InterMune has a program for idiopathic pulmonary fibrosis (IPF), as well. The company is trying Actimmune, approved for chronic granulomatous disease and severe, malignant osteopetrosis, in a Phase III trial called INSPIRE. Although the first Phase III study with Actimmune (interferon gamma-1b) against IPF failed to hit statistical significance, and the drug didn't work against ovarian cancer, hopes are higher for INSPIRE. InterMune completed patient enrollment in April, and Wall Street expects to see data in the first quarter of 2008. (See BioWorld Today, Feb. 6, 2006.)
"There's nothing approved for this disease, which affects four or five times the number of patients than pulmonary arterial hypertension, subject of the Myogen-Gilead deal, for example," said InterMune's president and CEO, Dan Welch. Earlier this month, Gilead Sciences Inc. disclosed a plan to buy Myogen Inc. for about $2.5 billion, a takeover that would give Gilead the Phase III compound ambrisentan PAH. (See BioWorld Today, Oct. 3. 2006.)
For IPF, the five-year survival rate is "around 20 percent, which is worse than every cancer you know about, with the exception of lung cancer," Welch told BioWorld Today. "If INSPIRE works, it's going to be a huge upside to our company's future." Already, doctors are prescribing about $75 million to $100 million per year of Actimmune off label for the condition.

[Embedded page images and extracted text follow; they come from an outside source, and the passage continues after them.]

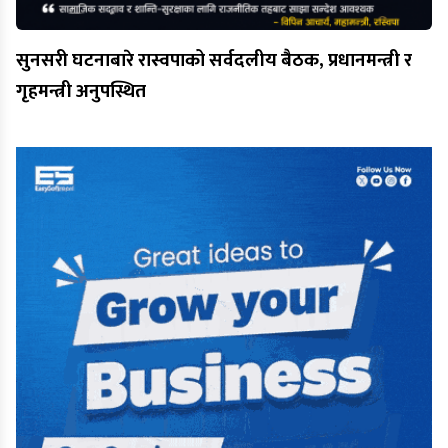
सुनसरी घटनाबारे रास्वपाको सर्वदलीय बैठक, प्रधानमन्त्री र
गृहमन्त्री अनुपस्थित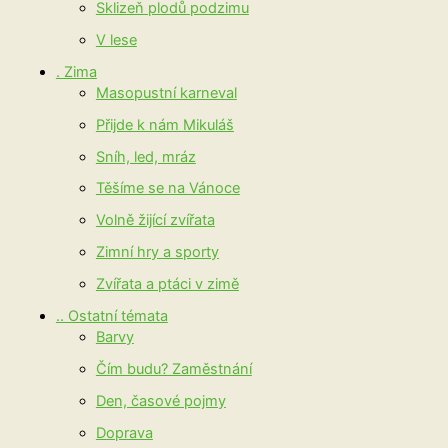
Sklizeň plodů podzimu
V lese
. Zima
Masopustní karneval
Přijde k nám Mikuláš
Sníh, led, mráz
Těšíme se na Vánoce
Volně žijící zvířata
Zimní hry a sporty
Zvířata a ptáci v zimě
.. Ostatní témata
Barvy
Čím budu? Zaměstnání
Den, časové pojmy
Doprava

CIBC World Markets, which Tuesday initiated coverage of InterMune with a "sector outperform" rating, estimated that peak sales of Actimmune for IPF could exceed $700 million. Sales of ITMN-191 could go beyond $1 billion, according to CIBC's report.
InterMune also has the oral small molecule pirfenidone in Phase III trials to improve lung function in IPF patients. The trial "has only just begun enrolling," Welch said.
CIBC does not expect data until early 2009, but Shionogi & Co. Ltd., which owns Japanese rights, is running a Phase III trial in Japan at the same time, with results likely at the end of this year or the beginning of next.
"Based on data from the Shionogi trial, which may not be made public, InterMune could adjust the powering of its Phase III study, or discontinue the pirfenidone program altogether," wrote CIBC analyst Brian Abrahams in a report. He noted that earlier studies have shown mixed results, and "believe[s] it is very possible InterMune may make changes to the pirfenidone program," on which CIBC places no significant value.